Some critics said Invisible Waves could be the prequel (or sequel) of Last Life in the Universe. I think they are quite made from the same mould... it's the variation of the same narrative structure: meeting point of Japanese, Thai and Hong Kong cultures, foreigners who use a third approximate language (English) to communicate, murder/death linking protagonists, latent oppression of mafia mobsters.

Anonymous said...

They do have some similarities, especially language (which may be born of using a Japanese actor). But the bookish neatnik in Last Life, caught up in trouble by association, isn't very similar at all to the low-rent hood in Invisible Waves, over his head but cooking in a stew of his own making.

Also I think the parts of Last Life that appealed to me weren't the suicide jokes or the gangster bookends but the slow middle, the awkward romance, and the fun idea of dropping this guy into an extremely messy house for a while and letting him rummage quietly through the cassette tapes and details. None of which is in Invisible Waves.

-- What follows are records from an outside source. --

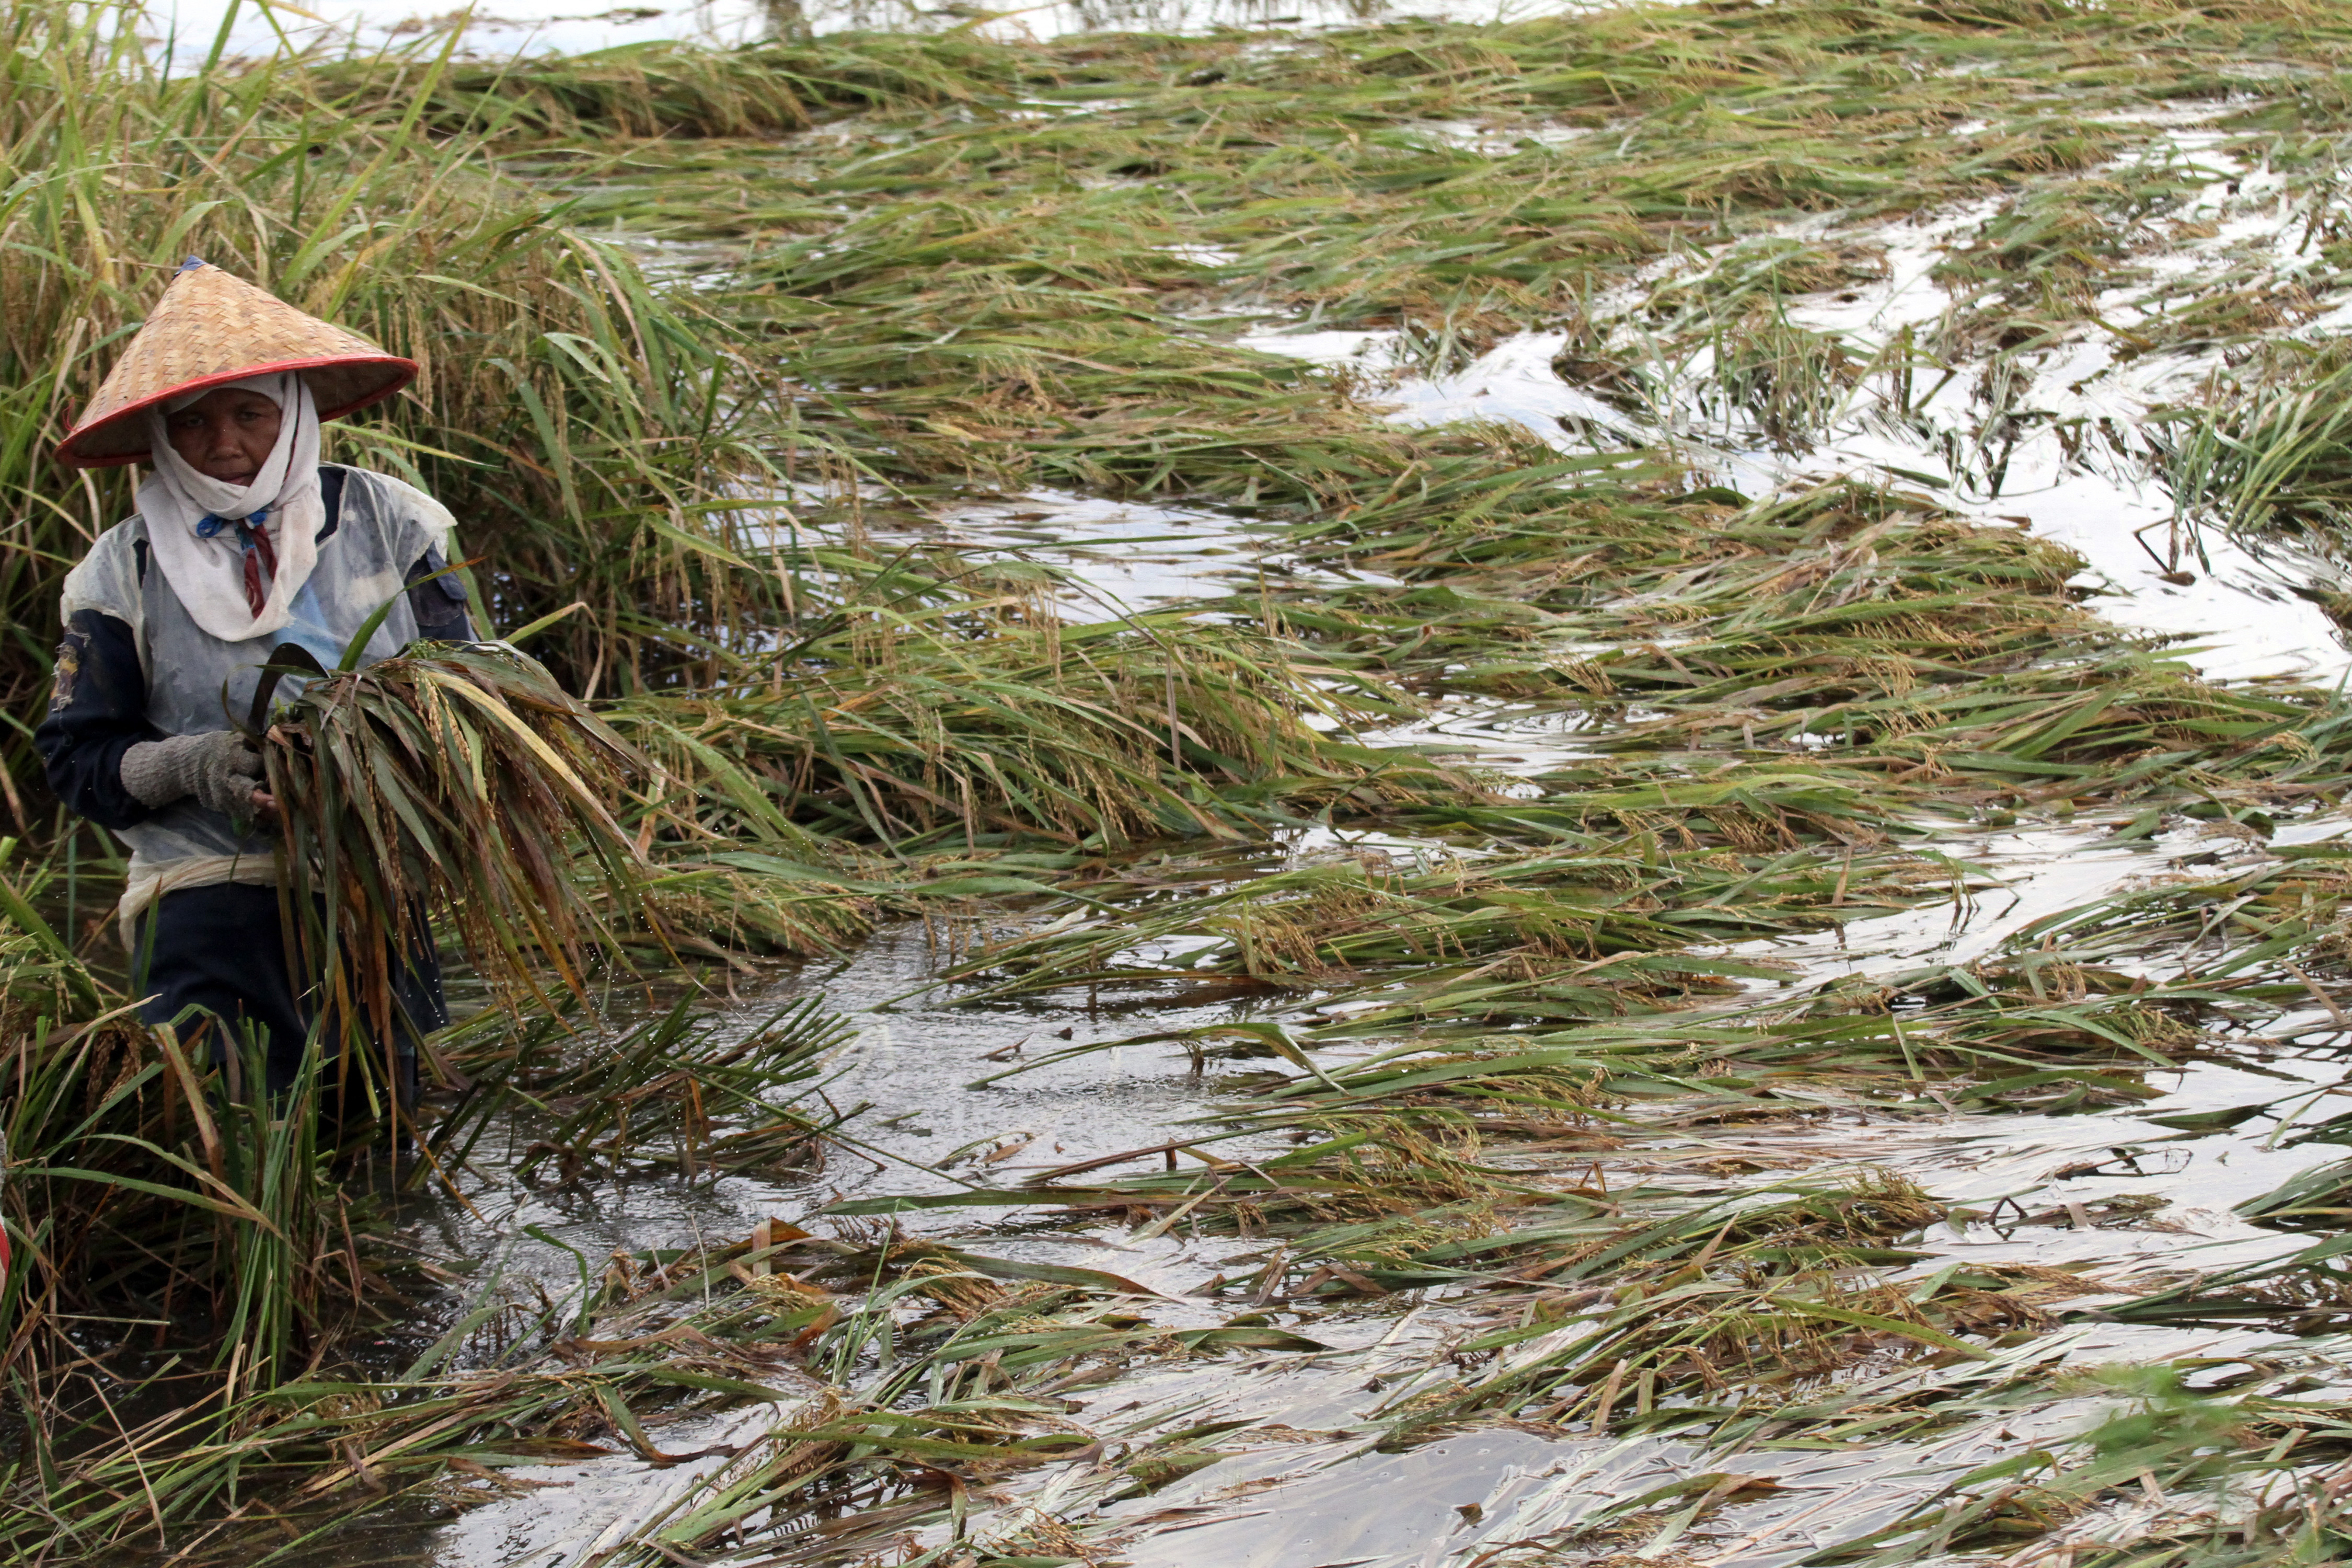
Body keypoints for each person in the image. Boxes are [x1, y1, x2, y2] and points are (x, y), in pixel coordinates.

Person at [36, 258, 475, 1115]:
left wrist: (364, 770)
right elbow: (76, 758)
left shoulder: (394, 523)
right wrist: (198, 768)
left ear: (298, 412)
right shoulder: (119, 572)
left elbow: (472, 697)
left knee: (384, 1130)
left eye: (250, 415)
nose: (225, 444)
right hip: (204, 887)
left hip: (369, 880)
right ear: (162, 435)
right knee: (221, 1133)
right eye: (192, 423)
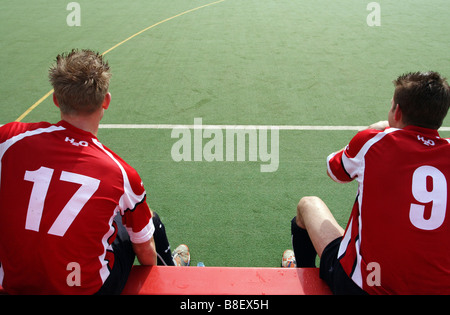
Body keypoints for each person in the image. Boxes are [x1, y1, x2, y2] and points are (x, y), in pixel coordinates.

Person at [0, 49, 190, 295]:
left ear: (56, 99)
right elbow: (145, 254)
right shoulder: (122, 174)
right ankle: (172, 272)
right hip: (87, 290)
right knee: (147, 221)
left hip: (14, 284)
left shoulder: (9, 138)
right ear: (106, 101)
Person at [283, 71, 450, 294]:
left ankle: (303, 275)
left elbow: (335, 171)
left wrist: (372, 130)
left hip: (365, 287)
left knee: (308, 205)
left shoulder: (373, 142)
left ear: (396, 111)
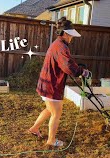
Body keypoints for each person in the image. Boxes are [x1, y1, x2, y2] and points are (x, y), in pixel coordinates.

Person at [28, 17, 91, 147]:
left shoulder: (58, 44)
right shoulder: (61, 47)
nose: (72, 38)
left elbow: (66, 62)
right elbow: (67, 66)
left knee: (50, 109)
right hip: (52, 84)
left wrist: (78, 69)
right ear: (66, 33)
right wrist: (82, 72)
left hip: (48, 83)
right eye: (71, 35)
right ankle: (51, 140)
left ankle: (34, 128)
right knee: (56, 113)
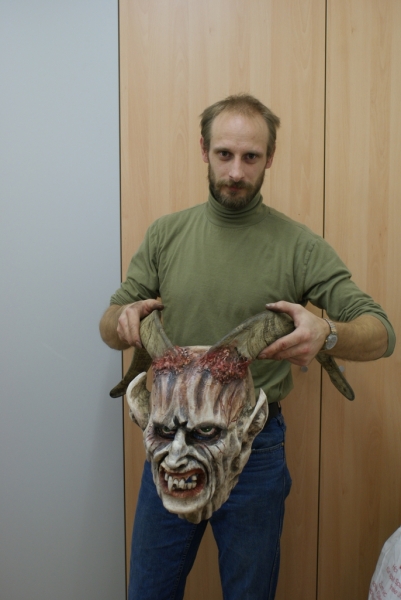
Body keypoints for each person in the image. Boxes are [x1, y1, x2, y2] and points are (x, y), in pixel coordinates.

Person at [99, 94, 395, 600]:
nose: (236, 171)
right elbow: (110, 323)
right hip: (170, 442)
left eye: (250, 157)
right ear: (204, 150)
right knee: (149, 591)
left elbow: (381, 332)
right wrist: (122, 322)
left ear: (269, 158)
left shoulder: (300, 246)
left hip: (255, 449)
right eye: (224, 154)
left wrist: (328, 333)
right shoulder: (166, 235)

I think Invisible Waves is more like Kaurismaki's latest, an experiment with noir, pure but empty (?), melancholy but absurdly funny. Also, I loved that it seemed actively to be trying to put me to sleep. Granted, I was tired, but listen to the music on the web site. That electric piano -- or whatever -- plays throughout, and half the time waves are lapping at the sides of the boat.

Michael Guillen said...

What an interesting perception, Rob. A noir lullaby? Perhaps. You've certainly made me consider that perhaps the film deserves one more viewing before final judgment, hopefully when I'm not as burnt out as I was at TIFF.

Anonymous said...

Sorry to hijack your site for this tangent, Michael. :-)

Thanks for the chat, Harry. I always enjoy it. BTW, I've been appreciating your survey of critical fallacies on your site. I'm just glad Paste isn't on newsstands in Paris (as far as I know) or I'd be shaking in my boots.

HarryTuttle said...

I know what you mean Davis, the general mood is partiular to each movie. Maybe I'm influenced by the fact I saw the 2 movies for teh first time the same week, and I was threading logical hints between the characters' potential consistency.

I saw Fun Bar Karaoke at the Cinemathèque this week. Although this one doesn't give the male hitman the lead, one could make a case by connecting the dots of recurring details again.

Thank you so much for the kind word on the fallacy series, I thougth I was repeating boring truisms nobody cared about so far... Hopefully it will reach less obvious ground once the basics are covered.
You don't have anything to worry about, Errata is part of the elite of online film criticism ;)

I wish Paste was available online. I was looking for your TIFF reports on Paste podcast and couldn't find it.

Vis said...

Thanks for your wonderful review. I am anxious to see if In Between Days makes it to the Hawaii Intl. FF this year. I sure hope so!

Michael Guillen said...

Vis, thanks for stopping by to comment. I hope In Between Days comes to a festival near you as well; though, in all likelihood, at this stage it would probably be Treeless Mountain which will show up (and which should be seen).